APPLY WHAT YOU READ:
1: Answer these questions from the passage on Hong Kong's "no consent" scheme.
(a) In what month and year did the Court of Appeal uphold the appeal?
(b) Which sections of the Organized and Serious Crimes Ordinance were enacted to prohibit dealing in the proceeds of crime?
(c) What two steps must a person take to gain immunity to deal with the proceeds?
2: From the passage on Hong Kong's "no consent" scheme, copy word for word the part starting with "What is the" and going on through "receive police consent.".
3: According to the opening sentence of the passage on Hong Kong's "no consent" scheme, what actions did the Court of Appeal take in April 2023? List every one.

TEXT SECTION:
===

In April 2023, the Court of Appeal has upheld an appeal by the Hong Kong SAR Police Commissioner, dismissing the first instance judgment for judicial review and setting aside the declaration made by the court below. However, while the no consent scheme is held to be lawful, the appeal court emphasised that the regime does not give police the power to ‘compel’ banks to freeze customer funds and banks should still make their own judgment.

Banks are reminded to carefully assess the risk of committing money laundering offences in deciding whether to freeze funds in customers’ bank accounts. To minimise the risk of breaching their contracts with customers, banks should also conduct their own investigations on the suspicious activities instead of solely relying on police intel on crime.

What is the ‘no consent’ scheme?

To combat corporate crime and money laundering, sections 25 and 25A of the Organized and Serious Crimes Ordinance (Cap 455) (OSCO) were enacted in Hong Kong SAR to prohibit dealing in the proceeds of crime and to introduce a positive duty to disclose known and suspected proceeds of crime to the regulators. A person can gain immunity to deal with the proceeds if they make a disclosure to regulators before dealing with those proceeds and receive police consent.

===

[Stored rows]

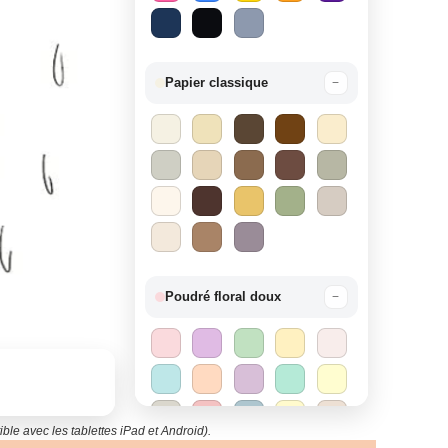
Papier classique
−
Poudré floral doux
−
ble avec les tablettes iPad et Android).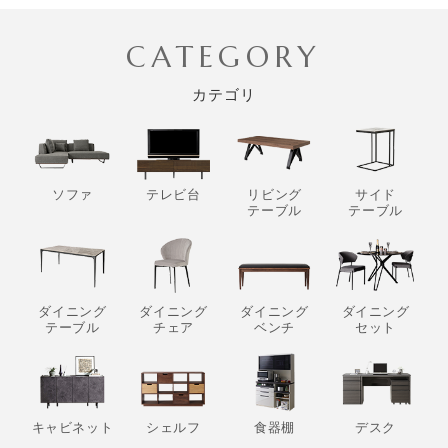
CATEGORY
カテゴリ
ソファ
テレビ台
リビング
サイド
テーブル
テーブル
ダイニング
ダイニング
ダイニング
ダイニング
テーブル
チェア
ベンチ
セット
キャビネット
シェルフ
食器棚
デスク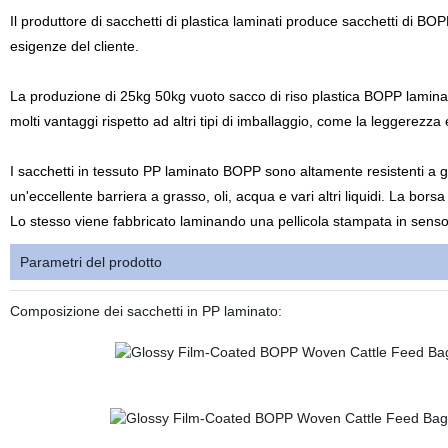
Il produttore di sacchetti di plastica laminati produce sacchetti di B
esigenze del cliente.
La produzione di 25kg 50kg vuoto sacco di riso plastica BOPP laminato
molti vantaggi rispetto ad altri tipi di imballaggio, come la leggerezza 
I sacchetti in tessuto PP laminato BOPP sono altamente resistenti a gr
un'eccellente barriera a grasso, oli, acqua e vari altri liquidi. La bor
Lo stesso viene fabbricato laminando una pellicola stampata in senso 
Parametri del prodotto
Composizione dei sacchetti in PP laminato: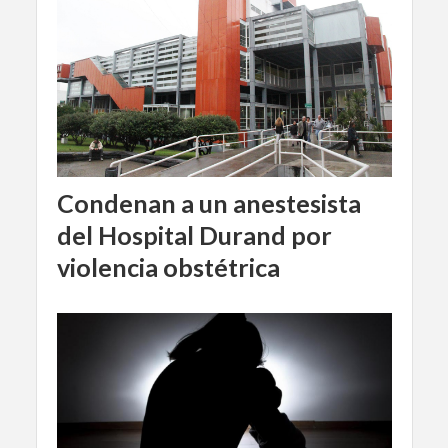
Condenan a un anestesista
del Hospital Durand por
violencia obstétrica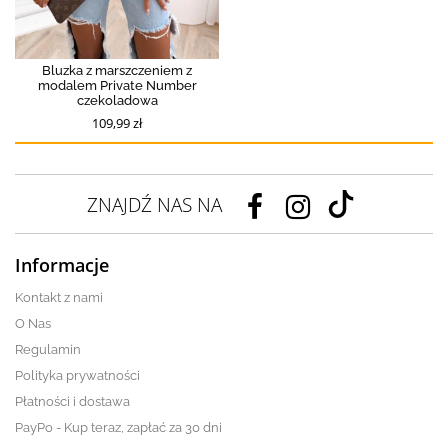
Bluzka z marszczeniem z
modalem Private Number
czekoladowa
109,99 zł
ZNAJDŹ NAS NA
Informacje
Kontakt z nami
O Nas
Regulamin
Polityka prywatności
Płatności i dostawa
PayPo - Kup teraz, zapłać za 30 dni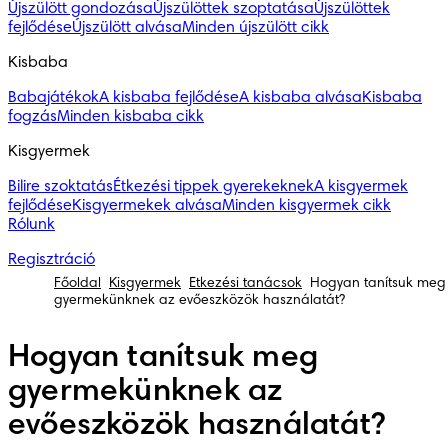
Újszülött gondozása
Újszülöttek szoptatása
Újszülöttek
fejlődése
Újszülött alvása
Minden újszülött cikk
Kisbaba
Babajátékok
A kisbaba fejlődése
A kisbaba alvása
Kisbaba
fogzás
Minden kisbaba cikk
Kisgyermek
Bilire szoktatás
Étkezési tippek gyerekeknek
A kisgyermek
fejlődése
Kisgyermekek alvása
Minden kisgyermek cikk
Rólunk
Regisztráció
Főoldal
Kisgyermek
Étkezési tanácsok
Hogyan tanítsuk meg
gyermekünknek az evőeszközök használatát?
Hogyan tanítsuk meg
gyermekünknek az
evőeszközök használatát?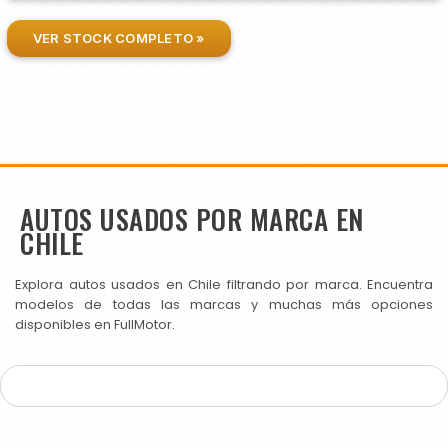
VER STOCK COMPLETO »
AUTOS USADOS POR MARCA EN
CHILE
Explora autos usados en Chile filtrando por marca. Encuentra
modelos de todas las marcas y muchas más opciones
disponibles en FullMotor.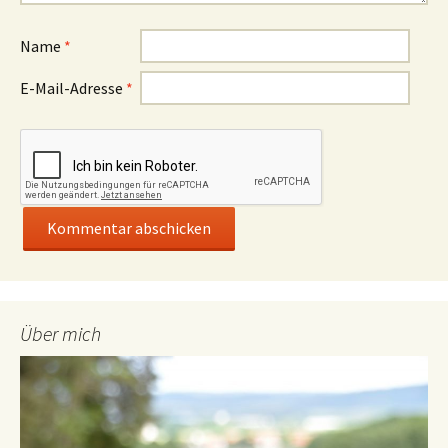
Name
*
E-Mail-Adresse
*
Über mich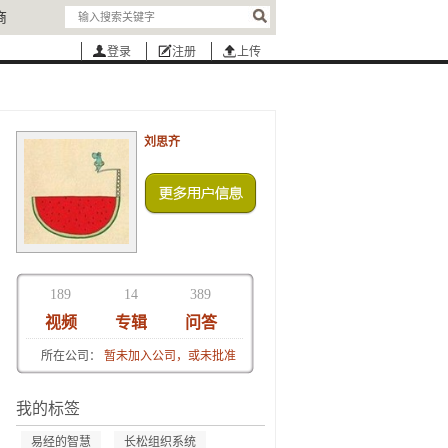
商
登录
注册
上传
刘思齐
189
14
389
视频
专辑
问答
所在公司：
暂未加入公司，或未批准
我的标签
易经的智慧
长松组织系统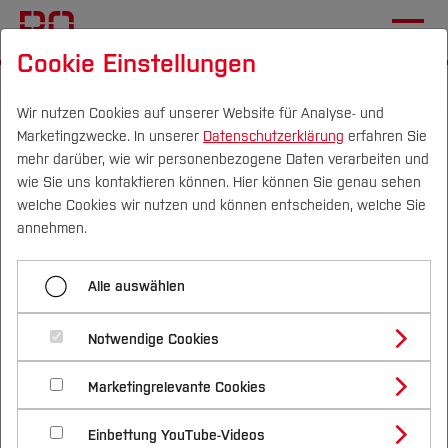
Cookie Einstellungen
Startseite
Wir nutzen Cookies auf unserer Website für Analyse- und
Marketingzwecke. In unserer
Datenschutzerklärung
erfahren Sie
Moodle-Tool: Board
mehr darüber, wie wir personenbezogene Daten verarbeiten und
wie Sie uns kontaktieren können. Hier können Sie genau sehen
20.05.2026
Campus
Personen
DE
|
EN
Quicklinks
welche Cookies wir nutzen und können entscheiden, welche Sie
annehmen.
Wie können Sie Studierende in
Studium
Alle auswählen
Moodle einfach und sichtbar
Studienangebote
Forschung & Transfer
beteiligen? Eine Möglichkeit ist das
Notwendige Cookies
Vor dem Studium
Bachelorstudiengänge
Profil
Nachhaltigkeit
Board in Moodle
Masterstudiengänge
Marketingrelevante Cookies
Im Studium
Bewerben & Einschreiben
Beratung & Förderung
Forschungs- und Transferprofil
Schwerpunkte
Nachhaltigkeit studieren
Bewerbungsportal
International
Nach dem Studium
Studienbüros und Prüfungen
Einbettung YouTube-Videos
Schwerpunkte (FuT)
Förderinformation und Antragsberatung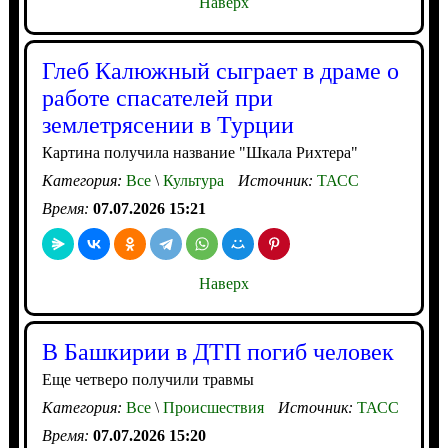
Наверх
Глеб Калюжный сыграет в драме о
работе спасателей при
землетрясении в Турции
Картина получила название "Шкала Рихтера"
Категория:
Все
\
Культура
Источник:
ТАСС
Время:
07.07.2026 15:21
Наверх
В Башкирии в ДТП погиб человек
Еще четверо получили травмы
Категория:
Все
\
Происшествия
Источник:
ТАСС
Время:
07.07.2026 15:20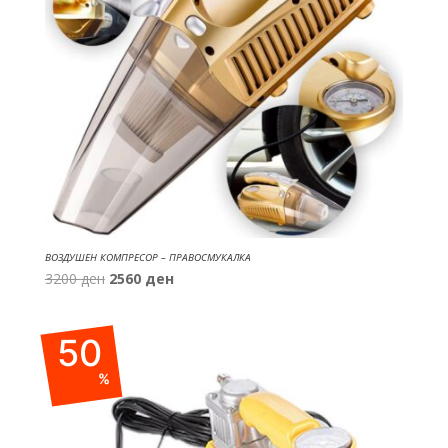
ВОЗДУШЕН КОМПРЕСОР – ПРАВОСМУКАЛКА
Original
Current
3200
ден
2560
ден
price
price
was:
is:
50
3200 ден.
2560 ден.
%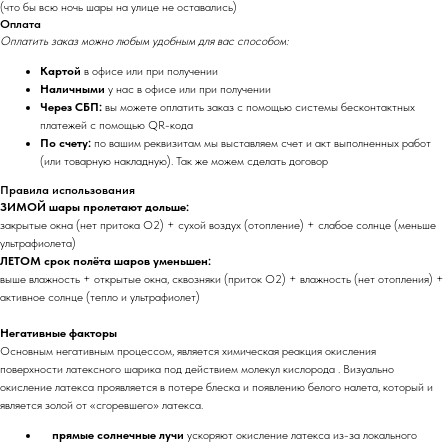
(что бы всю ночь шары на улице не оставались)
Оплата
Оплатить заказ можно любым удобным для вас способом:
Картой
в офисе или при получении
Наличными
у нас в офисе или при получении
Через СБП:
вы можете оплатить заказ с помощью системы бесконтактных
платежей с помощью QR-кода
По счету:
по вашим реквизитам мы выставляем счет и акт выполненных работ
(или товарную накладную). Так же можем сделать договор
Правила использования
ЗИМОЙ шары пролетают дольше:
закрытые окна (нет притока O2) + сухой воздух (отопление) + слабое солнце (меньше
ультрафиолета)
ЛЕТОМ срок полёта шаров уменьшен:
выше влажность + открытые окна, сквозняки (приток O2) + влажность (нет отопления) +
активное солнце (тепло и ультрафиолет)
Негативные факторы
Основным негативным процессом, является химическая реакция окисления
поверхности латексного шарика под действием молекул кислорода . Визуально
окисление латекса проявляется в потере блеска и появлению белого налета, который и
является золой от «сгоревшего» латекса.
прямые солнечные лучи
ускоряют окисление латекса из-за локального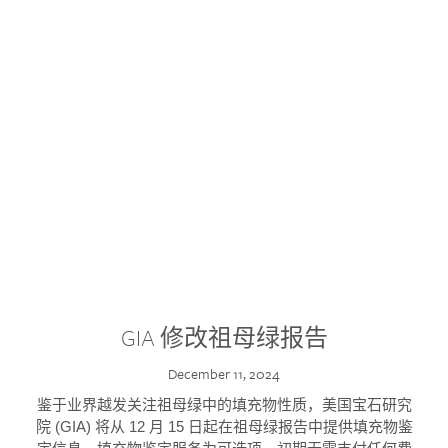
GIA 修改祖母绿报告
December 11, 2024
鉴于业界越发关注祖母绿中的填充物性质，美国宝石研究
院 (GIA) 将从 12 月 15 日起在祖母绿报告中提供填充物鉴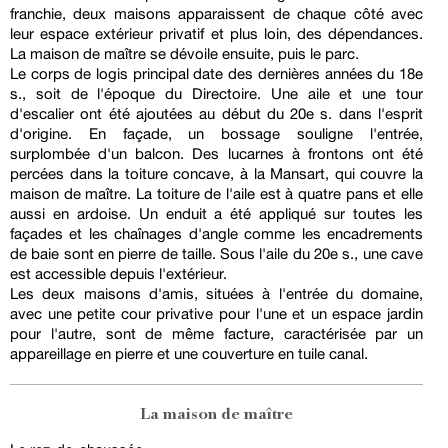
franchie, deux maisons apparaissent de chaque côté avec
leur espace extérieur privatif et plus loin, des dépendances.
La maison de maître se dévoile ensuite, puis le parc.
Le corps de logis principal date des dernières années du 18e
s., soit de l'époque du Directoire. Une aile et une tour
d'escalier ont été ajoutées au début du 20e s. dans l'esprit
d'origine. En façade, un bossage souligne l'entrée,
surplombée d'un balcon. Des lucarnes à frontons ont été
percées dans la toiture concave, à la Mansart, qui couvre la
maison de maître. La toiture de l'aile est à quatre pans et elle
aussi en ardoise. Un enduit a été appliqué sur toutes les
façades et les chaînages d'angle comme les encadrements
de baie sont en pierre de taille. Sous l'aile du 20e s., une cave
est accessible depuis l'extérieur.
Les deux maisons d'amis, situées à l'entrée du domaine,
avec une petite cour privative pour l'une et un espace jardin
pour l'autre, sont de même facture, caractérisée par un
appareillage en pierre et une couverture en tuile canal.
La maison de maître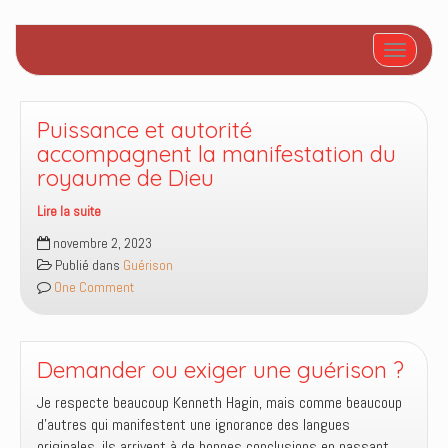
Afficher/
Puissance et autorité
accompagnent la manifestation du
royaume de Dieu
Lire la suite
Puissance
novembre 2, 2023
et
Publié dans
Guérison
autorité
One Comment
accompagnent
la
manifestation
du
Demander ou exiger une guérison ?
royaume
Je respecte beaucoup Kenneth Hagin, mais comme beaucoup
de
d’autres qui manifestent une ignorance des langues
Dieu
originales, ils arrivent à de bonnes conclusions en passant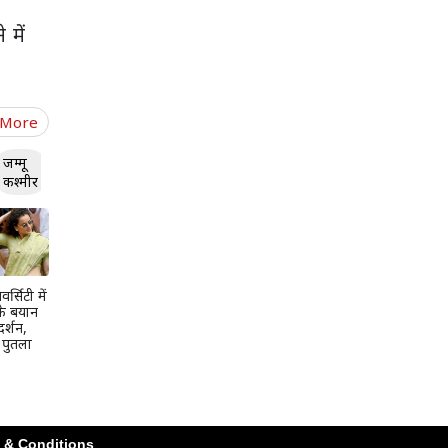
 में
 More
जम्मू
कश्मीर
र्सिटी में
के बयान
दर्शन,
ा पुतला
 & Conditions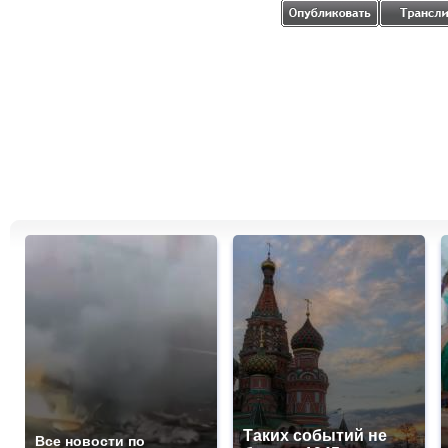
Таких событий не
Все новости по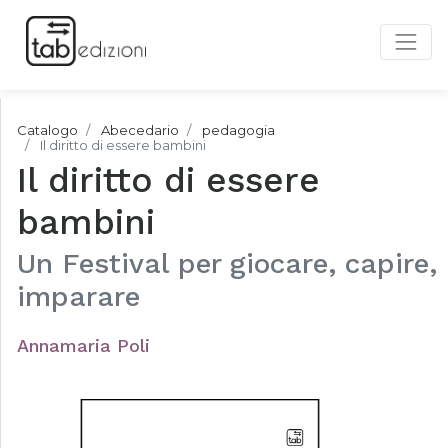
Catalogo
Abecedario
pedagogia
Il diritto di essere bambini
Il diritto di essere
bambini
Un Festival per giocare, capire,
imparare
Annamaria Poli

===

SOLUTIONS PER TASK:
1:
(a) April 2023
(b) Sections 25 and 25A
(c) Make a disclosure to regulators before dealing with the proceeds, and receive police consent.

2:
What is the ‘no consent’ scheme?

To combat corporate crime and money laundering, sections 25 and 25A of the Organized and Serious Crimes Ordinance (Cap 455) (OSCO) were enacted in Hong Kong SAR to prohibit dealing in the proceeds of crime and to introduce a positive duty to disclose known and suspected proceeds of crime to the regulators. A person can gain immunity to deal with the proceeds if they make a disclosure to regulators before dealing with those proceeds and receive police consent.

3:
- Upheld an appeal by the Hong Kong SAR Police Commissioner
- Dismissed the first instance judgment for judicial review
- Set aside the declaration made by the court below